A federal appellate court announced Thursday that it would review a decision finding that the structure of the Consumer Financial Protection Bureau is unconstitutional, temporarily undoing an earlier decision that said the president is allowed to fire the agency’s director at will.
The United States Court of Appeals for District of Columbia Circuit said that the full court would rehear the case, PHH Corporation, et al v. CFPB, which has major implications for the future of consumer financial regulation under the administration of President Trump. In October, a three-judge panel had ruled that the bureau’s single-director set-up was unconstitutional.

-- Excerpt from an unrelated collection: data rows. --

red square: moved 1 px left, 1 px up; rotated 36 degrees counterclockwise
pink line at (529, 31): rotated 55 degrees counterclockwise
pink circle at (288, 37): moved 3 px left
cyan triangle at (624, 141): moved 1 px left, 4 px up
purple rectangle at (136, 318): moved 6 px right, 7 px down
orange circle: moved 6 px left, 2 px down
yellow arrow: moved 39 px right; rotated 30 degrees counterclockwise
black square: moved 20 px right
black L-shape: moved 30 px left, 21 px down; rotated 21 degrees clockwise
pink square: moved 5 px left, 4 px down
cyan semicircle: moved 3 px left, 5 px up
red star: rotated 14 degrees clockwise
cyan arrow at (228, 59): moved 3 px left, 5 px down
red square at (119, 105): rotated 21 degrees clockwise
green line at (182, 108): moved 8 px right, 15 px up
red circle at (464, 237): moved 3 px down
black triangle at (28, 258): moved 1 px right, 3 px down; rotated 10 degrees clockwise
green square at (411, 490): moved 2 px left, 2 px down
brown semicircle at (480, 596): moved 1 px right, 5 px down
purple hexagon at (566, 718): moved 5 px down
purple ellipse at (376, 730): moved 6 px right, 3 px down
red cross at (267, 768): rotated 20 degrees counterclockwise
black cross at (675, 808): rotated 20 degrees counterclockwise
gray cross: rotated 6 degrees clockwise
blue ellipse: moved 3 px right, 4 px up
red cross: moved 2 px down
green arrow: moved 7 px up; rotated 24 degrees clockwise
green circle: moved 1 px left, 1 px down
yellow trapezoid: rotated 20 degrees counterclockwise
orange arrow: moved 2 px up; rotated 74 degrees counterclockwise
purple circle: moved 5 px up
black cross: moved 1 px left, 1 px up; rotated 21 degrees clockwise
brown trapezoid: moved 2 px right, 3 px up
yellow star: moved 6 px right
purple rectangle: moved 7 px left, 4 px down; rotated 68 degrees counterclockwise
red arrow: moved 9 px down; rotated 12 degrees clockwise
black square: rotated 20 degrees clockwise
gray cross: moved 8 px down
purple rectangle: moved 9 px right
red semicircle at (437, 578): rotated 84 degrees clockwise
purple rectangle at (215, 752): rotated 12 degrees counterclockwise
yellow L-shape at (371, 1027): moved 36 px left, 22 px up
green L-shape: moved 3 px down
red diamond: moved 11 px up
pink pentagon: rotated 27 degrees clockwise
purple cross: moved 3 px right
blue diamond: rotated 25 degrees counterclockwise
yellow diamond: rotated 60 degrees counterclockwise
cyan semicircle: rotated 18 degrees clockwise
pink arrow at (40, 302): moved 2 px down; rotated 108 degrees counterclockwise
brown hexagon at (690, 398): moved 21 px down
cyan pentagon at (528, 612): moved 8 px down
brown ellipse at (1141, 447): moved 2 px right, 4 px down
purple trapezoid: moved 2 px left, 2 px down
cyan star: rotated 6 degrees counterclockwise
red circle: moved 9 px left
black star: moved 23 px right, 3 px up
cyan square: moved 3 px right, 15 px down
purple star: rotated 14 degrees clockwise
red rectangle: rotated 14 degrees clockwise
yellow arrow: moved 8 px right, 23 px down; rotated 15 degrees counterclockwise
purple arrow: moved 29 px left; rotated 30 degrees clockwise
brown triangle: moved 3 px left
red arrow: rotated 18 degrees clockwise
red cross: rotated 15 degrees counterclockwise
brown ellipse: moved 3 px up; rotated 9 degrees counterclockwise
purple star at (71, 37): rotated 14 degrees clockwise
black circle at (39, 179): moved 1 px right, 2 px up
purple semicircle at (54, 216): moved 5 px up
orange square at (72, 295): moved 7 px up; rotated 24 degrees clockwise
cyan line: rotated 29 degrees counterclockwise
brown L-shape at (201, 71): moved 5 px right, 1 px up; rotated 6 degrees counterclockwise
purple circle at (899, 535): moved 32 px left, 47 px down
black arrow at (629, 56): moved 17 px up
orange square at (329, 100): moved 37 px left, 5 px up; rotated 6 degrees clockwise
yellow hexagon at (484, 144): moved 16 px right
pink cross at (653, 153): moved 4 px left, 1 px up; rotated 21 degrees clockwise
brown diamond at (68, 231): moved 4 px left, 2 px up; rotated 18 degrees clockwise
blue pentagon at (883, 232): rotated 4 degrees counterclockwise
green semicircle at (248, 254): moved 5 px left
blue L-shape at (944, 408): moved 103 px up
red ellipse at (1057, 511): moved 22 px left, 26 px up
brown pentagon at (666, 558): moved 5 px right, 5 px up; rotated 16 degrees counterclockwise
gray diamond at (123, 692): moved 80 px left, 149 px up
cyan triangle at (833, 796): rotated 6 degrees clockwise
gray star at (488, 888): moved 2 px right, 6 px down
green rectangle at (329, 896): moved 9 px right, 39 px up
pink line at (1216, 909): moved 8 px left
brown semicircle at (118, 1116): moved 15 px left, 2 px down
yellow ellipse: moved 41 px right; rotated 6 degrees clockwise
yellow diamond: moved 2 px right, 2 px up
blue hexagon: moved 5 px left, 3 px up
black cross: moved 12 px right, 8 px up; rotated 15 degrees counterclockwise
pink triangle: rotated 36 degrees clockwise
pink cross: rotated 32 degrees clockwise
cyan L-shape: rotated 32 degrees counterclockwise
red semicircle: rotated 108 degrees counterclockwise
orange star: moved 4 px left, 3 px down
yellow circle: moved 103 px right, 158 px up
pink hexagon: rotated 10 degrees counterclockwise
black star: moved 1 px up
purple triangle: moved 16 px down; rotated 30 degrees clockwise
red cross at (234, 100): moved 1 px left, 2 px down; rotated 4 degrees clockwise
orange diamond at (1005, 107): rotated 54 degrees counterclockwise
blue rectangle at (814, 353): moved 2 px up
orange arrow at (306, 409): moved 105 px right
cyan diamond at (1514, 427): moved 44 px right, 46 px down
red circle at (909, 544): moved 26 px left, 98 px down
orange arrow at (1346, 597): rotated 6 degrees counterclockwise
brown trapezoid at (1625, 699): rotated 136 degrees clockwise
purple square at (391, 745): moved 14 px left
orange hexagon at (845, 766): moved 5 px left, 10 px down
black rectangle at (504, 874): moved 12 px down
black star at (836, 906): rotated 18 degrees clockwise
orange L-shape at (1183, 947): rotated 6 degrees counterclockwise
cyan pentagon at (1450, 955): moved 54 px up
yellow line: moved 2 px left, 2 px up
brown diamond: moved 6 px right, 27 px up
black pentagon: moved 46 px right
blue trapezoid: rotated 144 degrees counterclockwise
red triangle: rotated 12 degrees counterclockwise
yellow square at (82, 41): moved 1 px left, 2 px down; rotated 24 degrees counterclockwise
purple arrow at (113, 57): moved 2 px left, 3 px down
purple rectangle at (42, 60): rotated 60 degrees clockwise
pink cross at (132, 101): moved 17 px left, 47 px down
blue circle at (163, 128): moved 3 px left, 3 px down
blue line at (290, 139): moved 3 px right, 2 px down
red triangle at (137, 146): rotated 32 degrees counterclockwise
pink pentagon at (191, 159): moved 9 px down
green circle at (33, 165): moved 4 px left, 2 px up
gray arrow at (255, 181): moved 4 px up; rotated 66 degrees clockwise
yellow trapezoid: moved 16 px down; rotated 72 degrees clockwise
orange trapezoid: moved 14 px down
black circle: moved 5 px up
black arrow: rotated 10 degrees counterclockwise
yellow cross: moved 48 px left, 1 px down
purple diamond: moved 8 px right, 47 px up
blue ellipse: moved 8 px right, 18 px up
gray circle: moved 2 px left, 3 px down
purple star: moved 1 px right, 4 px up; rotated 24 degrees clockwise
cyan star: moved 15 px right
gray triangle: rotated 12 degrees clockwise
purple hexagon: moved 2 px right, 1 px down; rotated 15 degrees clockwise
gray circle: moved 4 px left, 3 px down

The bureau’s current director, Richard Cordray, is an Obama appointee who has advanced regulations opposed by Republicans. GOP members of Congress have called on Trump to fire and replace Cordray, as Trump could do at will if the previous ruling holds up.
Consumer advocate groups and allies of the bureau, a creation of the 2010 Dodd-Frank financial reform law, immediately praised the decision to review the case.
“It is disappointing but not surprising that payday lenders, debt collectors, for-profit colleges, and other powerful industry groups have turned to their allies in Congress and the courts in an effort to weaken the Bureau so they can keep exploiting financially vulnerable Americans,” said Wade Henderson, president and CEO of The Leadership Conference on Civil and Human Rights. “The panel ruling against the Bureau was wrong on the law and wrong for consumers, and we are relieved that the full D.C. Circuit will take this opportunity to get it right.”
Oral hearings before the full court are set for May 24.
Richard Hunt, the head of the Consumer Bankers Association, said the decision to rehear the case “creates further uncertainty regarding the constitutionality of the CFPB.” He called on Congress and the Trump administration to overhaul the bureau through legislation.